# Poof the light goes on



## Groper (May 17, 2007)

POOF!......THE LIGHT GOES OFF! 



An 82-year-old man goes for a physical. All of his tests come back normal, so the doctor says:

"Harry, everything looks great. How are you doing mentally and emotionally? Are you at peace with God?"

Harry replies: "God and I are best mates. He knows I have poor eyesight, so he's fixed it. When I get up in the middle of the night to go to the bathroom..........poof!..........the light goes on. When I'm done.........poof!.........the light goes off."

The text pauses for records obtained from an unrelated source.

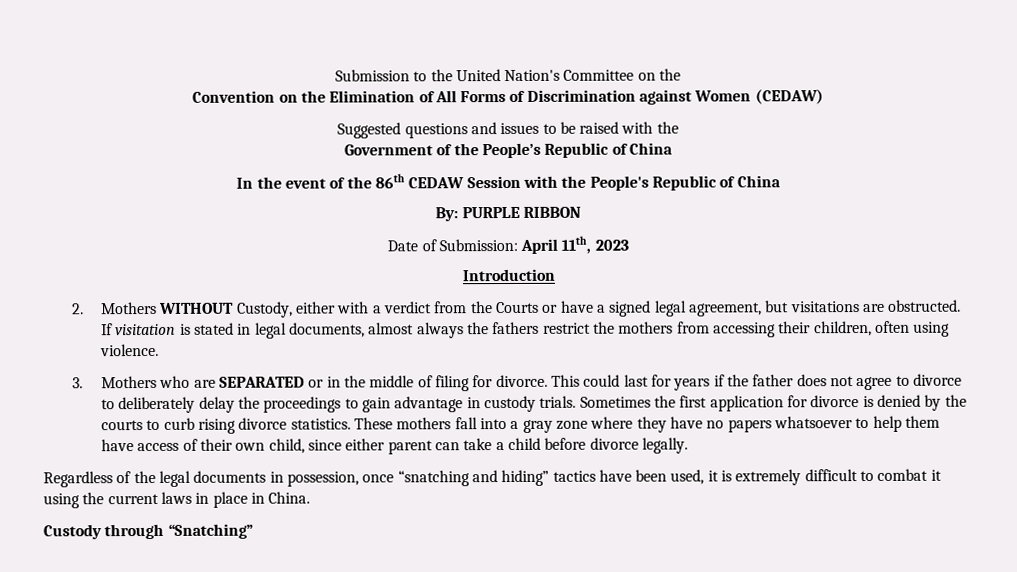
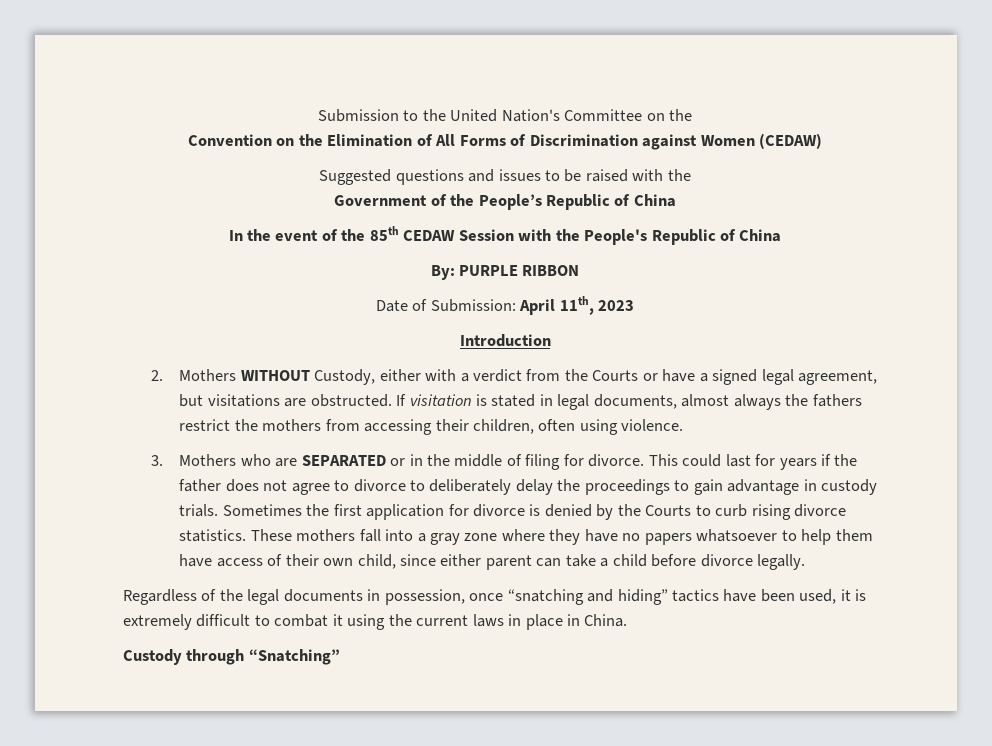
[375,173,406,189] 86th -> [369,226,399,241] 85th
[101,420,144,431] courts -> [645,505,692,516] Courts

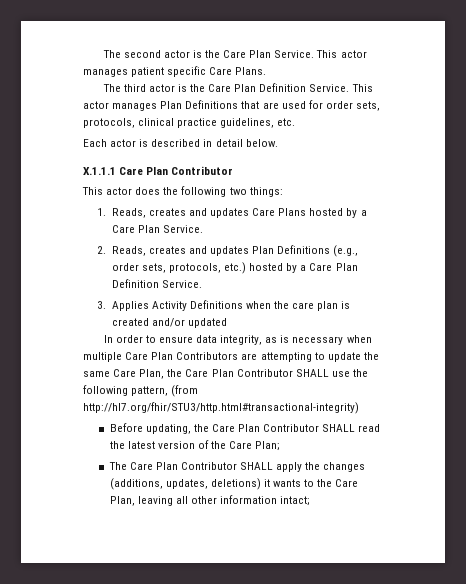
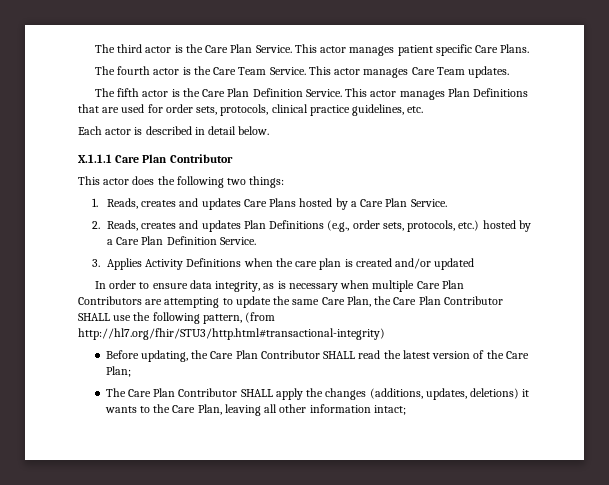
[102,50,161,58] The second -> [94,44,143,53] The third
[123,84,146,92] third -> [117,66,510,78] [94,88,140,97] fourth actor is the Care Team Service. This actor manages Care Team updates. // The fifth

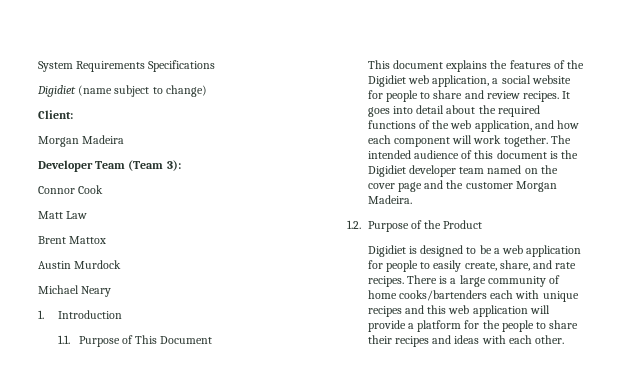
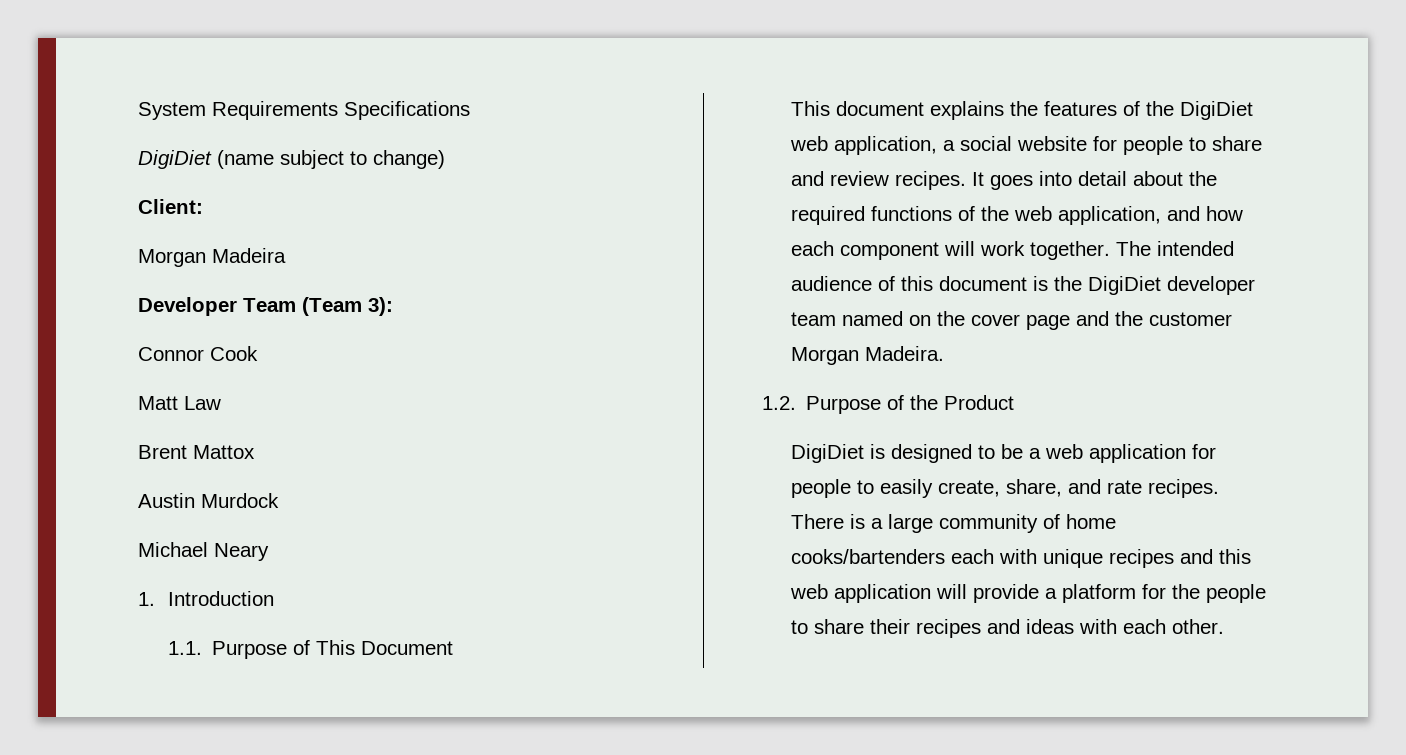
[37,85,76,97] Digidiet -> [138,150,212,169] DigiDiet
[367,75,406,87] Digidiet -> [1180,101,1254,120] DigiDiet
[367,165,406,177] Digidiet -> [1088,276,1162,295] DigiDiet
[367,245,406,257] Digidiet -> [791,444,865,463] DigiDiet

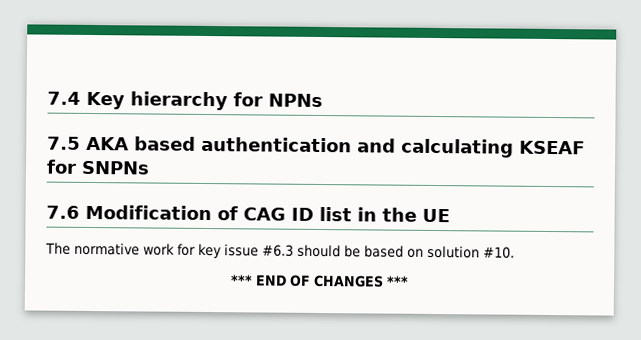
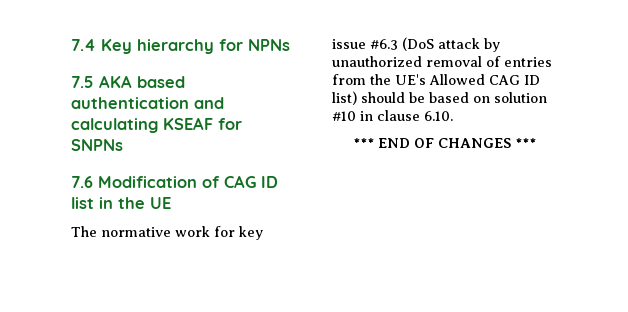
(294, 250) none -> [402,37,500,52] [332,56,552,67] [332,74,540,85] [332,91,357,105] (DoS attack by unauthorized removal of entries from the UE's Allowed CAG ID list)
[483,246,515,259] #10. -> [332,110,453,121] #10 in clause 6.10.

"Wow, that's incredible" remarks the doctor.

A little later in the day, the doctor calls Harry's wife. "Mrs. White," he says, "Harry is doing fine, but I had to call you, because I'm in awe of his relationship with God. Is it true that he gets up during the night and poof!..........the light goes on in the bathroom. When he's done.....poof!..........the light goes off?" 

"OH GOOD GRIEF!" Mrs.White bellows, 
"He's p**ing in the fridge again!"


----------



## geraldandannie (Jun 4, 2006)

That made us laugh!

Gerald


----------



## camallison (Jul 15, 2009)

You are talking about my father-in-law!

Joking aside, dementia is serious problem for relatives - the afflicted do all sorts of weird things.

Colin


----------



## stevian (Aug 12, 2009)

camallison said:


> You are talking about my father-in-law!
> 
> Joking aside, dementia is serious problem for relatives - the afflicted do all sorts of weird things.
> 
> Colin


oh dear!! i must have been demented for the last ten years then, i'm only 43!


----------



## Zimee (May 18, 2008)

Brilliant, that did bring a smile.

Zimee :lol:


----------